Throughout the rows below, substitute "binomial name" for every "scientific name" and leave all other text unchanged.

Stored entries
==================================================
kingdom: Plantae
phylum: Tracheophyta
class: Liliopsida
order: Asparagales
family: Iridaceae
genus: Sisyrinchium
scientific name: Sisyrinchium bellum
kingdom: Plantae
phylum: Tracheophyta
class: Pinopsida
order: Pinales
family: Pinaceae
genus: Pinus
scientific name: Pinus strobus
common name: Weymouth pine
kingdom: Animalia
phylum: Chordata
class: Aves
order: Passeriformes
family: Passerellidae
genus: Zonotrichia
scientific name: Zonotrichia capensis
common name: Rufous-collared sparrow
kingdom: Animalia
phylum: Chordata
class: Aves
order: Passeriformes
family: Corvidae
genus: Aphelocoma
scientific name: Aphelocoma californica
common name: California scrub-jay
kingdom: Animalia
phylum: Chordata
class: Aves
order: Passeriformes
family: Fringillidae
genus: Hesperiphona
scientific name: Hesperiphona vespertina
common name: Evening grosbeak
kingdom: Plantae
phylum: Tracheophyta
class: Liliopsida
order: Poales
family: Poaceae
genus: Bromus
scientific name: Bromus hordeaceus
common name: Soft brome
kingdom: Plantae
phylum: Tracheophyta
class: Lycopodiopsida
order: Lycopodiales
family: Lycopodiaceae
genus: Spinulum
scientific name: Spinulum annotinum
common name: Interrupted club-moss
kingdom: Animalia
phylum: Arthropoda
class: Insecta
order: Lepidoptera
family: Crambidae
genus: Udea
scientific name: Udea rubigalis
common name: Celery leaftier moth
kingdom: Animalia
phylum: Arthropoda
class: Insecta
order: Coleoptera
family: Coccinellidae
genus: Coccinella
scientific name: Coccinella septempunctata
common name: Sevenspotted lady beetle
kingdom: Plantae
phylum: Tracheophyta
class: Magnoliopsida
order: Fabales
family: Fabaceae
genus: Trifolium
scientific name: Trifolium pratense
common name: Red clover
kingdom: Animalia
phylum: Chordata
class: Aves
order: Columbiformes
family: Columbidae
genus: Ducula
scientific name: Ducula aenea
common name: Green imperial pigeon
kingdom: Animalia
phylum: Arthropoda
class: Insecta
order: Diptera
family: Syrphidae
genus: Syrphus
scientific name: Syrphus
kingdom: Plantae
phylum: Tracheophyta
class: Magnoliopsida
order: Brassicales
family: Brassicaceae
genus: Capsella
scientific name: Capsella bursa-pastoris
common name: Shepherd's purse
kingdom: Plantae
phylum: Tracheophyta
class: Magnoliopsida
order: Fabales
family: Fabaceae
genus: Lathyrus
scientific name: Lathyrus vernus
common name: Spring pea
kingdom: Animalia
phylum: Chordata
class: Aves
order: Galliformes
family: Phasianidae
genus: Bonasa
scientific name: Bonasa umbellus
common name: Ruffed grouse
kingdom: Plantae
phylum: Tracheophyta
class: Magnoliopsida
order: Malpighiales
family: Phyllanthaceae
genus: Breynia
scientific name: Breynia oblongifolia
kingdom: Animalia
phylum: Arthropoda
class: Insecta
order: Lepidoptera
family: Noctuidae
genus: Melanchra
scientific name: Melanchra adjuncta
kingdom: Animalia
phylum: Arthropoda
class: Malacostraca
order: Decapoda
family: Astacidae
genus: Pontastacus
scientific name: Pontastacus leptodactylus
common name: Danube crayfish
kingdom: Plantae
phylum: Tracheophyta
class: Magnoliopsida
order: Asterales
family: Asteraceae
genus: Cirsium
==================================================
**Completed task:**
kingdom: Plantae
phylum: Tracheophyta
class: Liliopsida
order: Asparagales
family: Iridaceae
genus: Sisyrinchium
binomial name: Sisyrinchium bellum
kingdom: Plantae
phylum: Tracheophyta
class: Pinopsida
order: Pinales
family: Pinaceae
genus: Pinus
binomial name: Pinus strobus
common name: Weymouth pine
kingdom: Animalia
phylum: Chordata
class: Aves
order: Passeriformes
family: Passerellidae
genus: Zonotrichia
binomial name: Zonotrichia capensis
common name: Rufous-collared sparrow
kingdom: Animalia
phylum: Chordata
class: Aves
order: Passeriformes
family: Corvidae
genus: Aphelocoma
binomial name: Aphelocoma californica
common name: California scrub-jay
kingdom: Animalia
phylum: Chordata
class: Aves
order: Passeriformes
family: Fringillidae
genus: Hesperiphona
binomial name: Hesperiphona vespertina
common name: Evening grosbeak
kingdom: Plantae
phylum: Tracheophyta
class: Liliopsida
order: Poales
family: Poaceae
genus: Bromus
binomial name: Bromus hordeaceus
common name: Soft brome
kingdom: Plantae
phylum: Tracheophyta
class: Lycopodiopsida
order: Lycopodiales
family: Lycopodiaceae
genus: Spinulum
binomial name: Spinulum annotinum
common name: Interrupted club-moss
kingdom: Animalia
phylum: Arthropoda
class: Insecta
order: Lepidoptera
family: Crambidae
genus: Udea
binomial name: Udea rubigalis
common name: Celery leaftier moth
kingdom: Animalia
phylum: Arthropoda
class: Insecta
order: Coleoptera
family: Coccinellidae
genus: Coccinella
binomial name: Coccinella septempunctata
common name: Sevenspotted lady beetle
kingdom: Plantae
phylum: Tracheophyta
class: Magnoliopsida
order: Fabales
family: Fabaceae
genus: Trifolium
binomial name: Trifolium pratense
common name: Red clover
kingdom: Animalia
phylum: Chordata
class: Aves
order: Columbiformes
family: Columbidae
genus: Ducula
binomial name: Ducula aenea
common name: Green imperial pigeon
kingdom: Animalia
phylum: Arthropoda
class: Insecta
order: Diptera
family: Syrphidae
genus: Syrphus
binomial name: Syrphus
kingdom: Plantae
phylum: Tracheophyta
class: Magnoliopsida
order: Brassicales
family: Brassicaceae
genus: Capsella
binomial name: Capsella bursa-pastoris
common name: Shepherd's purse
kingdom: Plantae
phylum: Tracheophyta
class: Magnoliopsida
order: Fabales
family: Fabaceae
genus: Lathyrus
binomial name: Lathyrus vernus
common name: Spring pea
kingdom: Animalia
phylum: Chordata
class: Aves
order: Galliformes
family: Phasianidae
genus: Bonasa
binomial name: Bonasa umbellus
common name: Ruffed grouse
kingdom: Plantae
phylum: Tracheophyta
class: Magnoliopsida
order: Malpighiales
family: Phyllanthaceae
genus: Breynia
binomial name: Breynia oblongifolia
kingdom: Animalia
phylum: Arthropoda
class: Insecta
order: Lepidoptera
family: Noctuidae
genus: Melanchra
binomial name: Melanchra adjuncta
kingdom: Animalia
phylum: Arthropoda
class: Malacostraca
order: Decapoda
family: Astacidae
genus: Pontastacus
binomial name: Pontastacus leptodactylus
common name: Danube crayfish
kingdom: Plantae
phylum: Tracheophyta
class: Magnoliopsida
order: Asterales
family: Asteraceae
genus: Cirsium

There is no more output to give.